#### AIM OF THE EXERCISE
Extract, word for word, every line of the records from the very start down to and including the line that contains "Im Bereich der".

# # # # #

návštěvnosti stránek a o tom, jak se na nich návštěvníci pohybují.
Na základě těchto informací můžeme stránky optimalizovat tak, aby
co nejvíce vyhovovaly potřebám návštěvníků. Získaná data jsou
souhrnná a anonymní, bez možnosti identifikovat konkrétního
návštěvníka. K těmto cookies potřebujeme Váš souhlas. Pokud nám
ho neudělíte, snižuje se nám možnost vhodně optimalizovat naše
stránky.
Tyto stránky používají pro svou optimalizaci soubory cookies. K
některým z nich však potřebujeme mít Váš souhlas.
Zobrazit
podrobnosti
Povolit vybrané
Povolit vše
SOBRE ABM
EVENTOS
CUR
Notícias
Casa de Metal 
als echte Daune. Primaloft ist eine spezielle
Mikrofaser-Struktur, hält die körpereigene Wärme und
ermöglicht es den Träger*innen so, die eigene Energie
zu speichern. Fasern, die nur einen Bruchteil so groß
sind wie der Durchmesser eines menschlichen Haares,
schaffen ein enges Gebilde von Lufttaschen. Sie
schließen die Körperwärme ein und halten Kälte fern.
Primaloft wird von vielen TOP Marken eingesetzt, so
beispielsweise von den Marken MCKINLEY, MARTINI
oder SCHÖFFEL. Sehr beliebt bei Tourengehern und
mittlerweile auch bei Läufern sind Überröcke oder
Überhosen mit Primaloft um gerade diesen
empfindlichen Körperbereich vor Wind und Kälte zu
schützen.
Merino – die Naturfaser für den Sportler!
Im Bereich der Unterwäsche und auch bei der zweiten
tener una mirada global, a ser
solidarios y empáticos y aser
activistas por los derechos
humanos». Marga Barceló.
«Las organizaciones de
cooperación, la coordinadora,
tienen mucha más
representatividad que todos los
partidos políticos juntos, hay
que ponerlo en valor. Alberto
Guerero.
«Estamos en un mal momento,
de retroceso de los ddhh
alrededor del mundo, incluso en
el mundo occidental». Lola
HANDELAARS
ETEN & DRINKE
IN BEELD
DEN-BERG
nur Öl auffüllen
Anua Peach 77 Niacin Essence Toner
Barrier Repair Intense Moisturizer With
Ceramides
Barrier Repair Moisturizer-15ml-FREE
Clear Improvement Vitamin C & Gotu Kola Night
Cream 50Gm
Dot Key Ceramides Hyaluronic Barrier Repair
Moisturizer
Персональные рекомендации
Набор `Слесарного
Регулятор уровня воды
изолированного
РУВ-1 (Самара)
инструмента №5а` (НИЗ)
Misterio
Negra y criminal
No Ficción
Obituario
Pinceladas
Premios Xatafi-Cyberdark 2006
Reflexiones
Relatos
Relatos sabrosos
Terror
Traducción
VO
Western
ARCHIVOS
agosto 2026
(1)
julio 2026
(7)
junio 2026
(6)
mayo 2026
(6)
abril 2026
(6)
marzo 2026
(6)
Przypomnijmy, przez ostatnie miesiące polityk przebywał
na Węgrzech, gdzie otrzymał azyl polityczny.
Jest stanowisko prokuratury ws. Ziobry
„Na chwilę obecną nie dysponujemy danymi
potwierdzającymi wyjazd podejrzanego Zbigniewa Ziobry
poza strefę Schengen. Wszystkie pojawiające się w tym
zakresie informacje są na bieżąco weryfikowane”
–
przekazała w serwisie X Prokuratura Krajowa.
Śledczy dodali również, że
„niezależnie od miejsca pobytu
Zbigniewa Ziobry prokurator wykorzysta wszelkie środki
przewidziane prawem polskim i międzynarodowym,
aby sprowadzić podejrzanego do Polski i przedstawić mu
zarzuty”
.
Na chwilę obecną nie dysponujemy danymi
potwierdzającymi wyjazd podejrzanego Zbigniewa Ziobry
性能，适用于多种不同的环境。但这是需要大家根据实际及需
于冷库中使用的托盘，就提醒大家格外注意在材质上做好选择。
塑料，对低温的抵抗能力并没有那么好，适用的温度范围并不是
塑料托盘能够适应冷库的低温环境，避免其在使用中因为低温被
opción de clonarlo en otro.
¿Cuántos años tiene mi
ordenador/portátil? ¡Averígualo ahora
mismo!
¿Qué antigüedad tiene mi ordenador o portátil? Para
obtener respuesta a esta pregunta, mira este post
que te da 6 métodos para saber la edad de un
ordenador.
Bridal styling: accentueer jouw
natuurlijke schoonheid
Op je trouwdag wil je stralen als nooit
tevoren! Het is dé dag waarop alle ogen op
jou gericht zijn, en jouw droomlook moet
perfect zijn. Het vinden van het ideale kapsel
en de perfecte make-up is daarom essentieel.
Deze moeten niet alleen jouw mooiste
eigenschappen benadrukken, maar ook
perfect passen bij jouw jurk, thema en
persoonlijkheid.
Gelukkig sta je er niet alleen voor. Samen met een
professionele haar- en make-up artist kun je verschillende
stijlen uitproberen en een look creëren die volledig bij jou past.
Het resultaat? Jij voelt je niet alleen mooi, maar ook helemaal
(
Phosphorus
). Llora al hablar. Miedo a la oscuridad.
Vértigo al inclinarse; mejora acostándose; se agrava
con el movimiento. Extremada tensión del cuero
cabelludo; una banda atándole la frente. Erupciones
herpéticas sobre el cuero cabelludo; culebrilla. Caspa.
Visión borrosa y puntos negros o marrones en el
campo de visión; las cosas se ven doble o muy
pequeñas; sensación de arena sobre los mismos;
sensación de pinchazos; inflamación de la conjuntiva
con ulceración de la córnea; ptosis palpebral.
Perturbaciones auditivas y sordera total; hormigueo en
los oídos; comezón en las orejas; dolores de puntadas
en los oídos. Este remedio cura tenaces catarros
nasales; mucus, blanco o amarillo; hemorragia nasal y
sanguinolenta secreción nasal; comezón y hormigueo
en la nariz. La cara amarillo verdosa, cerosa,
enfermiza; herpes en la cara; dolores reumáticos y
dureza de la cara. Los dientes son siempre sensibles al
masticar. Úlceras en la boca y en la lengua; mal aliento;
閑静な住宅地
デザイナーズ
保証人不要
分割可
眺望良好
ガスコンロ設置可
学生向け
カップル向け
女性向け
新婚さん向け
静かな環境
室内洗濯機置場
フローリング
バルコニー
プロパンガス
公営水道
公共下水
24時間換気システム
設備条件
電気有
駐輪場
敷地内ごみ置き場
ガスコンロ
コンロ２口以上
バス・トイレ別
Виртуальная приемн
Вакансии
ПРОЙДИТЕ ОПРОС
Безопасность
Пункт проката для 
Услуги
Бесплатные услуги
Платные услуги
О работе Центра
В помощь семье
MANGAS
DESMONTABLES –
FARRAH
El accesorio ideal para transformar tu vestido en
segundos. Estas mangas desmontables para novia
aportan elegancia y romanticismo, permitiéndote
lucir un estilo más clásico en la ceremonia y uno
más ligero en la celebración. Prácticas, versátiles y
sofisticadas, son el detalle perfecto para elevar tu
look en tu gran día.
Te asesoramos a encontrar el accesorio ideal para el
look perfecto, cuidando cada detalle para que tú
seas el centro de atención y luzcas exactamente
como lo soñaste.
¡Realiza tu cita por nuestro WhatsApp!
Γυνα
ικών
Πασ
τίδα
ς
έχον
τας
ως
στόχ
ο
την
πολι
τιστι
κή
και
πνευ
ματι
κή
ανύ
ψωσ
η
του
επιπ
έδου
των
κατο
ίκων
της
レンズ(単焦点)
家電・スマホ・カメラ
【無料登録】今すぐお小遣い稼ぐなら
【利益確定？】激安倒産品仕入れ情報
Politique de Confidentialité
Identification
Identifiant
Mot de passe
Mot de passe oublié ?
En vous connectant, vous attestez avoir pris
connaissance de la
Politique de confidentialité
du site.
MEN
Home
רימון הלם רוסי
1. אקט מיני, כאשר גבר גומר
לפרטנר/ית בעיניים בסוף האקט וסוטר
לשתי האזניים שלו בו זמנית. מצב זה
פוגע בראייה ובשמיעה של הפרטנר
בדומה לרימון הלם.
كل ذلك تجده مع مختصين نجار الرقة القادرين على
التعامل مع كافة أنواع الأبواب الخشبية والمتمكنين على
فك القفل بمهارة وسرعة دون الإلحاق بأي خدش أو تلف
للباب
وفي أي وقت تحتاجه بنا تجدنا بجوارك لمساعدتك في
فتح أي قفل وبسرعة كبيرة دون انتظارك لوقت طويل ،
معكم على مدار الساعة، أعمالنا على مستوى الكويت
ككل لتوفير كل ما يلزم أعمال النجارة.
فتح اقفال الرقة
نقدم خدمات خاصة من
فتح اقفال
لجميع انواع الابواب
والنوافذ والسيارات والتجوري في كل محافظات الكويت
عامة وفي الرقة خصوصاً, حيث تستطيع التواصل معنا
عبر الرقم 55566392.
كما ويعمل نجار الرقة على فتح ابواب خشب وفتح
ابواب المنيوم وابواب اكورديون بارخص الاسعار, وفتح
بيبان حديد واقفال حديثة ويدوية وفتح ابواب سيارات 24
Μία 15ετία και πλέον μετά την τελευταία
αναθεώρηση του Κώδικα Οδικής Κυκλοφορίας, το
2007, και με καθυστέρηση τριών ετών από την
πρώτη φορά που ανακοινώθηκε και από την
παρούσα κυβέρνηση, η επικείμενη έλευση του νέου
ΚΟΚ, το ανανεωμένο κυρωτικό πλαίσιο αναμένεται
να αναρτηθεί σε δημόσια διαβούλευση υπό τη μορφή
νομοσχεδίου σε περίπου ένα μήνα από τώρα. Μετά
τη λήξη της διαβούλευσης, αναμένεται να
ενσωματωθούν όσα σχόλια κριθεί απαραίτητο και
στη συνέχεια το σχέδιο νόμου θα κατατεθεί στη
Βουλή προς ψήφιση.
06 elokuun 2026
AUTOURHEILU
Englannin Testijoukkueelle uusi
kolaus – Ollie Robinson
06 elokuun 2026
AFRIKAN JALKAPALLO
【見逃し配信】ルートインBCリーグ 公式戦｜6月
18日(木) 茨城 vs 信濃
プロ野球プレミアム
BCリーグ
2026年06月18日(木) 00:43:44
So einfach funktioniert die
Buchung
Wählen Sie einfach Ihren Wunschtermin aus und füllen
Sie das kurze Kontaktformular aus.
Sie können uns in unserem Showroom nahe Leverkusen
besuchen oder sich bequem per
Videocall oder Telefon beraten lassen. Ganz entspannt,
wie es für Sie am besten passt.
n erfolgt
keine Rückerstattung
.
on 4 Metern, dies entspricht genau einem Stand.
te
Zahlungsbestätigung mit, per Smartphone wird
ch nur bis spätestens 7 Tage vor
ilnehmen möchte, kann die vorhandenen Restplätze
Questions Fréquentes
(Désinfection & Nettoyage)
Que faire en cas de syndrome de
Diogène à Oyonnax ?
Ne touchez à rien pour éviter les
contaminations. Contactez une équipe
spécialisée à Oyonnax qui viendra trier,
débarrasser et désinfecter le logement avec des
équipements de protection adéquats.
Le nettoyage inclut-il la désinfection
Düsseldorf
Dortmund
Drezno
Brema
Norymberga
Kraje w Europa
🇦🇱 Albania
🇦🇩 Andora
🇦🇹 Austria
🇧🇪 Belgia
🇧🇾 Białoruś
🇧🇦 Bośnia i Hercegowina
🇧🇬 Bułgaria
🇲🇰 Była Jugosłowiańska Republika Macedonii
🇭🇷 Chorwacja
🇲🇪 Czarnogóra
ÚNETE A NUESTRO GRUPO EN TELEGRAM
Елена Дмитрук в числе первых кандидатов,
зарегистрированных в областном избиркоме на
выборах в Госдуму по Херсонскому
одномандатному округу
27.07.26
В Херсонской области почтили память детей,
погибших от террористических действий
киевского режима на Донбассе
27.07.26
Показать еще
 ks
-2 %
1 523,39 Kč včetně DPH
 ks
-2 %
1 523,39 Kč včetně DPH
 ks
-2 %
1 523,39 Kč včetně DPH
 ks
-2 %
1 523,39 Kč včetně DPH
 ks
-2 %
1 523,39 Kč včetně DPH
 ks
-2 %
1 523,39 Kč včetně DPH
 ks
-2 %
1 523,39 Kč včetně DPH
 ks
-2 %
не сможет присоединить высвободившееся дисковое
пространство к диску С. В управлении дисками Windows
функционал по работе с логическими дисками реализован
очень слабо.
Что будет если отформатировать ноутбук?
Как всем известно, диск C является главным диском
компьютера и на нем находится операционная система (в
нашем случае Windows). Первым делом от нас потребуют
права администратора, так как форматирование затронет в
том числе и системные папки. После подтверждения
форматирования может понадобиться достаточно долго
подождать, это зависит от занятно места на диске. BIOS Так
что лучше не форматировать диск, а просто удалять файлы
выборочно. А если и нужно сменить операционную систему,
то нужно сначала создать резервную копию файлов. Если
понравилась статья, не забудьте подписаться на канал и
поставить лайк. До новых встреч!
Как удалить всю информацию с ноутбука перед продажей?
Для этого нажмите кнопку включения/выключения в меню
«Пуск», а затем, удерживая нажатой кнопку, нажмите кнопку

# # # # #

#### RESPONSE
návštěvnosti stránek a o tom, jak se na nich návštěvníci pohybují.
Na základě těchto informací můžeme stránky optimalizovat tak, aby
co nejvíce vyhovovaly potřebám návštěvníků. Získaná data jsou
souhrnná a anonymní, bez možnosti identifikovat konkrétního
návštěvníka. K těmto cookies potřebujeme Váš souhlas. Pokud nám
ho neudělíte, snižuje se nám možnost vhodně optimalizovat naše
stránky.
Tyto stránky používají pro svou optimalizaci soubory cookies. K
některým z nich však potřebujeme mít Váš souhlas.
Zobrazit
podrobnosti
Povolit vybrané
Povolit vše
SOBRE ABM
EVENTOS
CUR
Notícias
Casa de Metal 
als echte Daune. Primaloft ist eine spezielle
Mikrofaser-Struktur, hält die körpereigene Wärme und
ermöglicht es den Träger*innen so, die eigene Energie
zu speichern. Fasern, die nur einen Bruchteil so groß
sind wie der Durchmesser eines menschlichen Haares,
schaffen ein enges Gebilde von Lufttaschen. Sie
schließen die Körperwärme ein und halten Kälte fern.
Primaloft wird von vielen TOP Marken eingesetzt, so
beispielsweise von den Marken MCKINLEY, MARTINI
oder SCHÖFFEL. Sehr beliebt bei Tourengehern und
mittlerweile auch bei Läufern sind Überröcke oder
Überhosen mit Primaloft um gerade diesen
empfindlichen Körperbereich vor Wind und Kälte zu
schützen.
Merino – die Naturfaser für den Sportler!
Im Bereich der Unterwäsche und auch bei der zweiten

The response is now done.